Полученные данные свидетельствуют об эффективности назначения болюсной дозы в 150 000 МЕ лечения у пациентов с исходно низким статусом витамина D.
Критериями безопасности коррекции дефицита или недостаточности витамина D было отсутствие жалоб пациентов, нежелательных явлений и/или серьезных нежелательных явлений, а также отсутствие повышения основных лабораторных параметров фосфорно-кальциевого метаболизма (кальций общий, кальций ионизированный, фосфор неорганический, креатинин, альбумин, щелочная фосфатаза на 3, 7, 14 и 28 сутки). Одним из критериев безопасности стала оценка уровня ПТГ в каждой контрольной точке. Отмечается характерная линейная тенденция на 7 сутки от приема колекальциферола в виде достижения минимальной концентрации 25(OH)D в сыворотке крови. В связи с этим снижается уровень ПТГ с последующим небольшим подъёмом к 14 суткам в пределах референсных значений и последующим повторным снижением (Рисунок 26).

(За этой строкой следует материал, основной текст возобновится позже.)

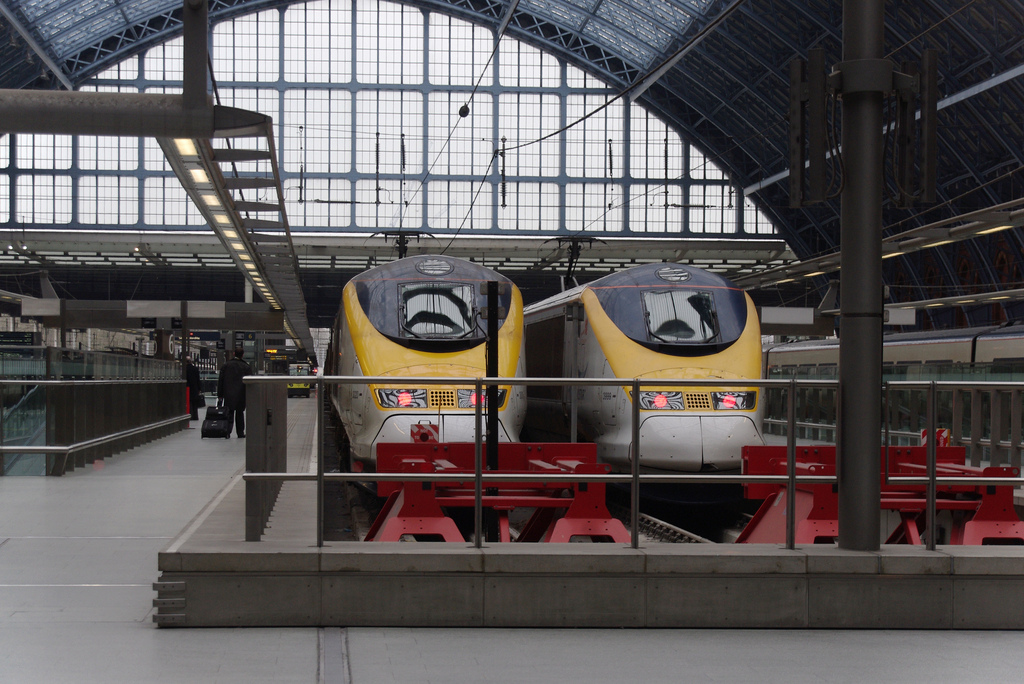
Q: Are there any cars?
A: No, there are no cars.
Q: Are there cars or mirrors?
A: No, there are no cars or mirrors.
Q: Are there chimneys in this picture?
A: No, there are no chimneys.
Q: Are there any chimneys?
A: No, there are no chimneys.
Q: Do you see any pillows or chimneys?
A: No, there are no chimneys or pillows.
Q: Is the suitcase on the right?
A: No, the suitcase is on the left of the image.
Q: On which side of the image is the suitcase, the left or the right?
A: The suitcase is on the left of the image.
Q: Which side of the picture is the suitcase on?
A: The suitcase is on the left of the image.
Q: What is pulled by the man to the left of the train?
A: The suitcase is pulled by the man.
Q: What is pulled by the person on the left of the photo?
A: The suitcase is pulled by the man.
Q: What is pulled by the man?
A: The suitcase is pulled by the man.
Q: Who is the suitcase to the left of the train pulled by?
A: The suitcase is pulled by the man.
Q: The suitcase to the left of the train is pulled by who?
A: The suitcase is pulled by the man.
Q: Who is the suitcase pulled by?
A: The suitcase is pulled by the man.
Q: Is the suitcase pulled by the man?
A: Yes, the suitcase is pulled by the man.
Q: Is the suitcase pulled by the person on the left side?
A: Yes, the suitcase is pulled by the man.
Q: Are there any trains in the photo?
A: Yes, there is a train.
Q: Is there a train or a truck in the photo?
A: Yes, there is a train.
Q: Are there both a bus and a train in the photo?
A: No, there is a train but no buses.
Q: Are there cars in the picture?
A: No, there are no cars.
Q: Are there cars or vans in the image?
A: No, there are no cars or vans.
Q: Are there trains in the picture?
A: Yes, there is a train.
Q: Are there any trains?
A: Yes, there is a train.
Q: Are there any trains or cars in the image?
A: Yes, there is a train.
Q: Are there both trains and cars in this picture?
A: No, there is a train but no cars.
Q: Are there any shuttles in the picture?
A: No, there are no shuttles.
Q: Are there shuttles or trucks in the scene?
A: No, there are no shuttles or trucks.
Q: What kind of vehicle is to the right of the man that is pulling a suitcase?
A: The vehicle is a train.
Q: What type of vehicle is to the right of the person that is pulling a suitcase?
A: The vehicle is a train.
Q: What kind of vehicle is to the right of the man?
A: The vehicle is a train.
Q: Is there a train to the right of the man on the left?
A: Yes, there is a train to the right of the man.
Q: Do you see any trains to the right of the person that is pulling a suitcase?
A: Yes, there is a train to the right of the man.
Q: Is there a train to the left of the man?
A: No, the train is to the right of the man.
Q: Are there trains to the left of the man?
A: No, the train is to the right of the man.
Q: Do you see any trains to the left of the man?
A: No, the train is to the right of the man.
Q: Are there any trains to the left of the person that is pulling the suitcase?
A: No, the train is to the right of the man.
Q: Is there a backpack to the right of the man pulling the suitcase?
A: No, there is a train to the right of the man.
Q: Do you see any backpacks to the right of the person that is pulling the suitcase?
A: No, there is a train to the right of the man.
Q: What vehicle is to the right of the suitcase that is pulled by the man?
A: The vehicle is a train.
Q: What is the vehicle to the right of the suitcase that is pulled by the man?
A: The vehicle is a train.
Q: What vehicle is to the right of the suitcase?
A: The vehicle is a train.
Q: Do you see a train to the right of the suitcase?
A: Yes, there is a train to the right of the suitcase.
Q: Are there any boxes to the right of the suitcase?
A: No, there is a train to the right of the suitcase.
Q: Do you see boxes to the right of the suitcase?
A: No, there is a train to the right of the suitcase.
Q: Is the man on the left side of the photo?
A: Yes, the man is on the left of the image.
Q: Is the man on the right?
A: No, the man is on the left of the image.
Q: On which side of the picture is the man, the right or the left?
A: The man is on the left of the image.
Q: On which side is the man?
A: The man is on the left of the image.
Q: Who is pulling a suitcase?
A: The man is pulling a suitcase.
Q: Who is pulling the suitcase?
A: The man is pulling a suitcase.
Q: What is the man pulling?
A: The man is pulling a suitcase.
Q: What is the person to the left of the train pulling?
A: The man is pulling a suitcase.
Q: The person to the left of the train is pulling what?
A: The man is pulling a suitcase.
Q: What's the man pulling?
A: The man is pulling a suitcase.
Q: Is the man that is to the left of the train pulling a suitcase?
A: Yes, the man is pulling a suitcase.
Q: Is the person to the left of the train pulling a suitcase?
A: Yes, the man is pulling a suitcase.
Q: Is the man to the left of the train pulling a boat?
A: No, the man is pulling a suitcase.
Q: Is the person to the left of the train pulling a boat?
A: No, the man is pulling a suitcase.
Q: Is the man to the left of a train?
A: Yes, the man is to the left of a train.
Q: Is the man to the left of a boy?
A: No, the man is to the left of a train.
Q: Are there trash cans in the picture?
A: No, there are no trash cans.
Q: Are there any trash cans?
A: No, there are no trash cans.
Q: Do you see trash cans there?
A: No, there are no trash cans.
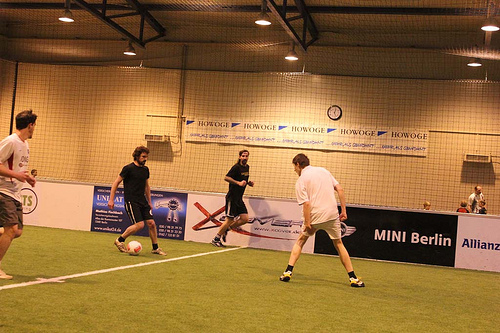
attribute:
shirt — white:
[295, 165, 340, 226]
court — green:
[0, 225, 499, 332]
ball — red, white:
[127, 240, 142, 256]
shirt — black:
[118, 161, 150, 202]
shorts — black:
[123, 200, 153, 224]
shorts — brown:
[0, 193, 24, 226]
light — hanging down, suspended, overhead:
[123, 43, 137, 57]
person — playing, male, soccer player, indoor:
[280, 153, 365, 286]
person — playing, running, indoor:
[106, 146, 166, 256]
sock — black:
[348, 269, 358, 279]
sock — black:
[285, 264, 295, 272]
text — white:
[373, 228, 452, 247]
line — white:
[0, 245, 248, 291]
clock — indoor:
[326, 105, 343, 121]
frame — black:
[326, 105, 343, 120]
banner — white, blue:
[180, 115, 431, 156]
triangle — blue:
[186, 119, 196, 125]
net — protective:
[1, 0, 498, 214]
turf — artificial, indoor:
[1, 223, 499, 332]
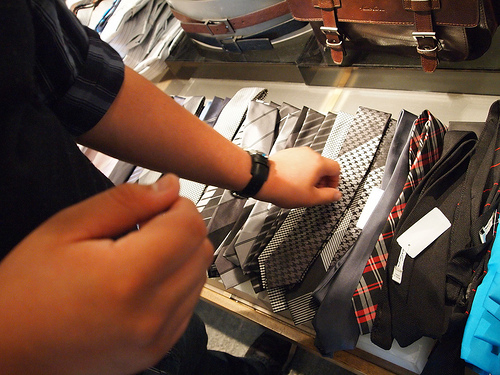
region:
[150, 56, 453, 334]
Many ties on a table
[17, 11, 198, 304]
Person is wearing a grey shirt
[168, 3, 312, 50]
The belt is brown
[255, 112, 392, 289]
The tie is black and grey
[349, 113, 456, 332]
The tie is red and black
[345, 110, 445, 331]
The tie is plaid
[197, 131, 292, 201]
Person is wearing a watch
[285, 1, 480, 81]
Brown bag on table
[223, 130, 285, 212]
The watch is black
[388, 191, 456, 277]
White tag attached to tie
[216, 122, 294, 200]
man is wearing a watch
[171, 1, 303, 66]
two belts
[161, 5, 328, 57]
brown belt and black belt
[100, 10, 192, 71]
pile of dress shirts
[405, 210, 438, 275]
price tag on the tie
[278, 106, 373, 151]
grey tie with white pen stripes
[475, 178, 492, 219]
black tie with red stripes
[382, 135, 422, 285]
tie is red, black and white plaid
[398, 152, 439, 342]
tie is black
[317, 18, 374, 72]
buckle on the bag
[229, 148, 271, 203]
a black wrist watch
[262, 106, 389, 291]
a spotted grey tie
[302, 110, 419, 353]
a solid grey tie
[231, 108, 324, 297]
a diagonally striped tie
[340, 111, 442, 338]
a red white and black tie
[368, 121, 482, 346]
a solid black tie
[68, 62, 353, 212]
a person's left arm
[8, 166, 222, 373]
a person's right hand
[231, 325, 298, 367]
a brown shoe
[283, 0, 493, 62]
a brown leather satchel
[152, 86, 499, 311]
the ties lined up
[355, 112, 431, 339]
the red and black plaid tie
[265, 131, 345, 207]
the hand touching the ties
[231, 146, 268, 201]
the black wrist watch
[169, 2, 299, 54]
the belts on display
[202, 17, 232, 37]
the buckle on the brown belt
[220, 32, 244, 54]
the buckle on the black belt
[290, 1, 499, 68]
the brown leather bag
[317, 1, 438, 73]
the straps on the brown bag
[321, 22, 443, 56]
the buckles on the brown bag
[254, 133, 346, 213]
the hand of a person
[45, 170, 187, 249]
the thumb of a person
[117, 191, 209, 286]
the finger of a person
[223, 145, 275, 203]
a black watch band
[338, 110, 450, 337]
a black and red plaid tie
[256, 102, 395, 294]
a black and gray tie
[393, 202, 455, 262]
a white tag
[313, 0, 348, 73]
a brown strap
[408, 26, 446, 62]
a metal buckle on the bag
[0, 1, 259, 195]
the arm of a man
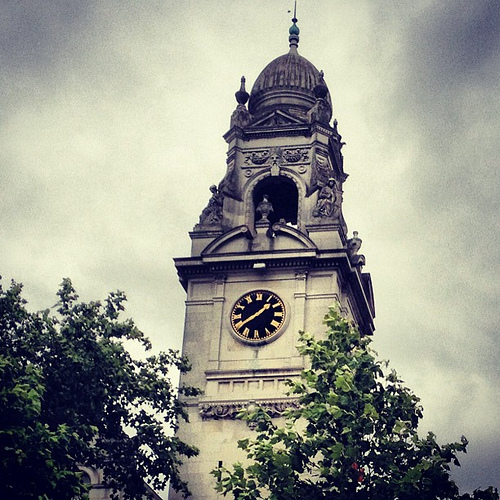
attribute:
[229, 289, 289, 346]
clock — large, black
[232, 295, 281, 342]
numbers — golden, roman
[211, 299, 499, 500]
tree — leafy, green, full, tall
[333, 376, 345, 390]
leaf — green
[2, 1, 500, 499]
sky — cloudy, dark blue, grey, white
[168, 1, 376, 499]
clock tower — large, old, ornate, tall, stone, grey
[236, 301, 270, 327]
hands — gold, golden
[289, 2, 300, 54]
spire — ornate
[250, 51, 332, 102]
dome — rounded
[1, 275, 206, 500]
tree — green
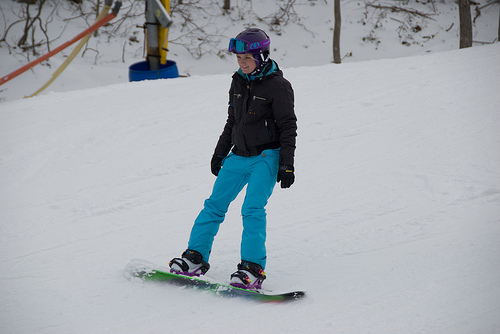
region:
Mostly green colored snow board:
[125, 258, 305, 299]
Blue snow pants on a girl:
[188, 142, 281, 269]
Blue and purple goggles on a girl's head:
[227, 35, 272, 55]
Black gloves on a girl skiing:
[211, 153, 295, 189]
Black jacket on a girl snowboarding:
[215, 63, 298, 168]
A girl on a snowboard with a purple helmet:
[169, 27, 298, 287]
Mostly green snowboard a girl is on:
[128, 263, 305, 300]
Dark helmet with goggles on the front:
[232, 28, 271, 60]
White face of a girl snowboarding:
[234, 52, 257, 76]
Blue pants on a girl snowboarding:
[188, 136, 281, 272]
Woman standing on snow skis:
[130, 25, 307, 307]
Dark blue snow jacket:
[206, 62, 296, 187]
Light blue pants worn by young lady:
[180, 145, 280, 260]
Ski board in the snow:
[125, 260, 305, 300]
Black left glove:
[275, 160, 296, 185]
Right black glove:
[205, 150, 221, 171]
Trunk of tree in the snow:
[455, 0, 475, 50]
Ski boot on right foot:
[168, 246, 208, 276]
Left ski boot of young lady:
[225, 256, 270, 291]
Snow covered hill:
[4, 39, 497, 330]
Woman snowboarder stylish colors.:
[135, 17, 330, 322]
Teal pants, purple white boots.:
[172, 135, 279, 290]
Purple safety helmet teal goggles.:
[219, 24, 287, 88]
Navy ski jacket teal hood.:
[203, 56, 305, 156]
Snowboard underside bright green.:
[115, 264, 324, 302]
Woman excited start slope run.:
[213, 16, 296, 96]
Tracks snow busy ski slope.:
[9, 143, 492, 313]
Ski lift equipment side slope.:
[117, 1, 195, 93]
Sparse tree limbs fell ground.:
[182, 3, 482, 48]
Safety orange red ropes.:
[3, 5, 139, 109]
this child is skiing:
[14, 14, 429, 294]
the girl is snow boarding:
[172, 26, 317, 311]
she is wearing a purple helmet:
[217, 24, 283, 84]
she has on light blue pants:
[170, 145, 295, 288]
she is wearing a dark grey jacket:
[208, 68, 312, 190]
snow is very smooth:
[31, 81, 473, 321]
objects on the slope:
[5, 8, 197, 94]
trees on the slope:
[312, 4, 484, 72]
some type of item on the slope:
[120, 0, 190, 85]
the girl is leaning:
[110, 37, 367, 291]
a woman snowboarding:
[133, 25, 390, 328]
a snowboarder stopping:
[105, 7, 428, 327]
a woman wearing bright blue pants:
[123, 13, 431, 327]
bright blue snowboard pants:
[186, 136, 306, 310]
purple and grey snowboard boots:
[156, 243, 287, 291]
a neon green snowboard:
[129, 262, 314, 314]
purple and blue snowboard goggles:
[218, 38, 286, 52]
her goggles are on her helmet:
[214, 30, 299, 89]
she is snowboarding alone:
[168, 12, 353, 326]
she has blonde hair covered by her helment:
[228, 13, 293, 79]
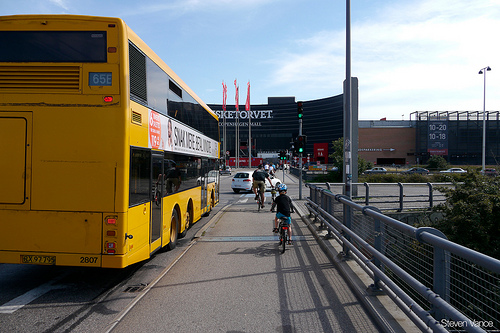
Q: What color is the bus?
A: Yellow.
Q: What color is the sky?
A: Blue.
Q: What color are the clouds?
A: White.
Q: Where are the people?
A: On the sidewalk.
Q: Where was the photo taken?
A: Outdoors somewhere.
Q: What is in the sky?
A: Clouds.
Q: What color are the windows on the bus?
A: The bus has black windows.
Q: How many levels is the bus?
A: The bus is two levels.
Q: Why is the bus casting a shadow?
A: Because of the position of the sun.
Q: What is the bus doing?
A: The bus is crossing a bridge.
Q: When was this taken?
A: Daytime.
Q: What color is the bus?
A: Yellow.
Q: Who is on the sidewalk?
A: Bike riders.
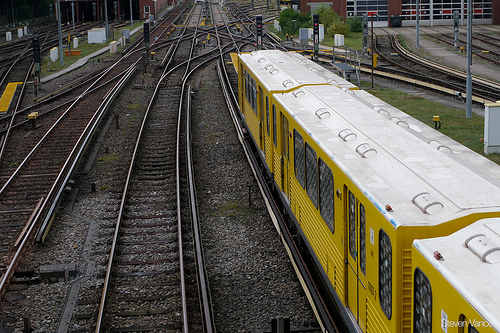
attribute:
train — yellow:
[234, 44, 495, 331]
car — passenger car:
[235, 45, 499, 315]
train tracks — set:
[4, 3, 243, 322]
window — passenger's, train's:
[320, 160, 340, 229]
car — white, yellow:
[237, 35, 343, 157]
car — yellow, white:
[267, 84, 498, 329]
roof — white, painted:
[235, 46, 498, 326]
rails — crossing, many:
[7, 8, 494, 325]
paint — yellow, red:
[1, 81, 23, 109]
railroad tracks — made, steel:
[7, 4, 425, 315]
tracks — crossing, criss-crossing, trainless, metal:
[4, 20, 363, 332]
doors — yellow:
[345, 187, 368, 319]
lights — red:
[256, 16, 264, 34]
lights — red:
[312, 14, 322, 34]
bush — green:
[323, 22, 352, 36]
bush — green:
[276, 7, 305, 34]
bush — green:
[342, 11, 367, 30]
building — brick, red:
[294, 0, 499, 32]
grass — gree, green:
[317, 35, 367, 52]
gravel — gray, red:
[9, 5, 226, 317]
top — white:
[239, 45, 495, 324]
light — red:
[254, 22, 262, 28]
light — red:
[313, 22, 317, 27]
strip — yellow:
[3, 81, 23, 108]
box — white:
[483, 104, 500, 155]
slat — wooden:
[297, 52, 499, 108]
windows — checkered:
[345, 188, 373, 270]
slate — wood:
[283, 47, 499, 101]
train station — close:
[292, 0, 500, 37]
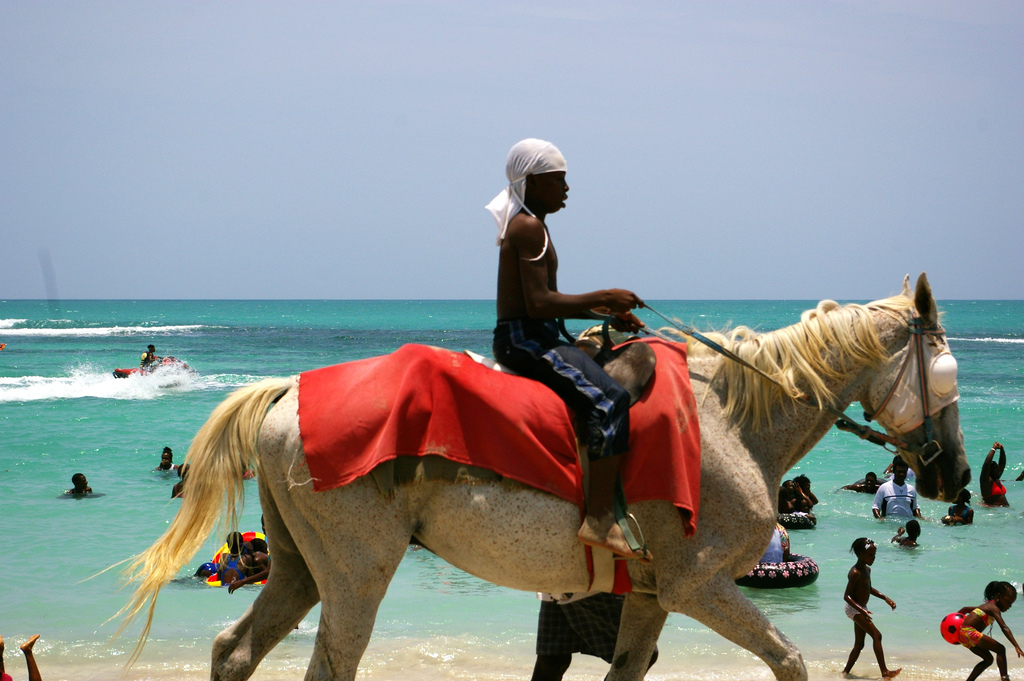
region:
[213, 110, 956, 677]
person riding tan horse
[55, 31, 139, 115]
white clouds in blue sky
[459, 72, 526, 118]
white clouds in blue sky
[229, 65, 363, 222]
blue and white sky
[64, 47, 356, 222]
white clouds in sky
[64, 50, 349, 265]
faint clouds in sky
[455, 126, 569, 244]
man has white cloth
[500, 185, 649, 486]
man has blue pants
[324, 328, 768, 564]
red blanket on horse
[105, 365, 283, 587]
golden tail on horse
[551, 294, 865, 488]
golden mane on horse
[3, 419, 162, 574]
water is bright blue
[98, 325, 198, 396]
red jet-ski on water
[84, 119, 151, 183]
white clouds in blue sky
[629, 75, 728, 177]
white clouds in blue sky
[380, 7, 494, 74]
white clouds in blue sky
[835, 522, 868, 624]
A person eating a orange.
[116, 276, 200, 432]
A person eating a orange.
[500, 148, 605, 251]
man has white cap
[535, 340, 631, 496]
man has blue pants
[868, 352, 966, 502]
horse has brown face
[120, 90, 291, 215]
blue and clear sky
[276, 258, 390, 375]
water is bright blue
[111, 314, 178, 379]
red speedboat on water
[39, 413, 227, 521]
people playing in water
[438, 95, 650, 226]
head of the man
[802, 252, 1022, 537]
head of the animal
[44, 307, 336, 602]
tail of the horse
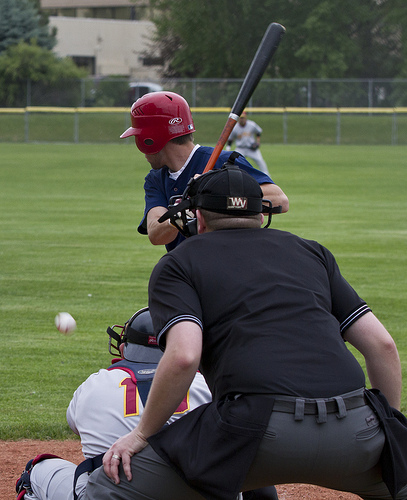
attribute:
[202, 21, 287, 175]
bat — colored, black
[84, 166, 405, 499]
umpire — watching, working, bending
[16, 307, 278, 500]
catcher — squatting, crouching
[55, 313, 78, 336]
baseball — white, flying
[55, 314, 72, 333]
stitching — red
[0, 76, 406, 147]
fence — gray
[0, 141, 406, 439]
grass — green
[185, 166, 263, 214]
cap — black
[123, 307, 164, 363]
helmet — blue, red, black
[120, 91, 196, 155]
helmet — red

Не отмечено лабораторно значимых изменений в сыворотке общего кальция (2,6 ммоль/л), кальция ионизированного (1,32 ммоль/л), фосфора (1,45 ммоль/л) между группами на протяжении всего периода лечения. Бессимптомное увеличение сывороточного фосфора по сравнению с исходным уровнем наблюдалось на 3 и 14 сутки. Наибольшее наблюдаемое содержание фосфора в сыворотке крови составило 1,08±0,16 ммоль/л (p =0,035) в группе с дефицитом витамина D и 1,04±0,12 ммоль/л (р=0,007) у пациентов с недостаточностью витамина D (Рисунок 31).
Схожая тенденция отмечалась у ионизированного кальция, в данном случае достижение максимальной концентрации также пришлось на 7 сутки в обеих лечебных группах. У трех пациентов с дефицитом и у одного с недостаточностью витамина D отмечено минимальное и клинически не значимое повышение уровня кальция ионизированного в крови до 1,34 ммоль/л (норма до 1,32 ммоль/л) на 7 сутки с последующей нормализацией (Рисунок 33).
Применение однократной дозы 150 000 МЕ колекальциферола сопряжено с высокой комплаентностью и быстрым, к 3 дню, повышением концентрации 25(ОН)D 20 нг/мл. Таким образом, полученные данные о применении болюсной дозы колекальциферола в 150 000 МЕ отвечают заявленным критериям.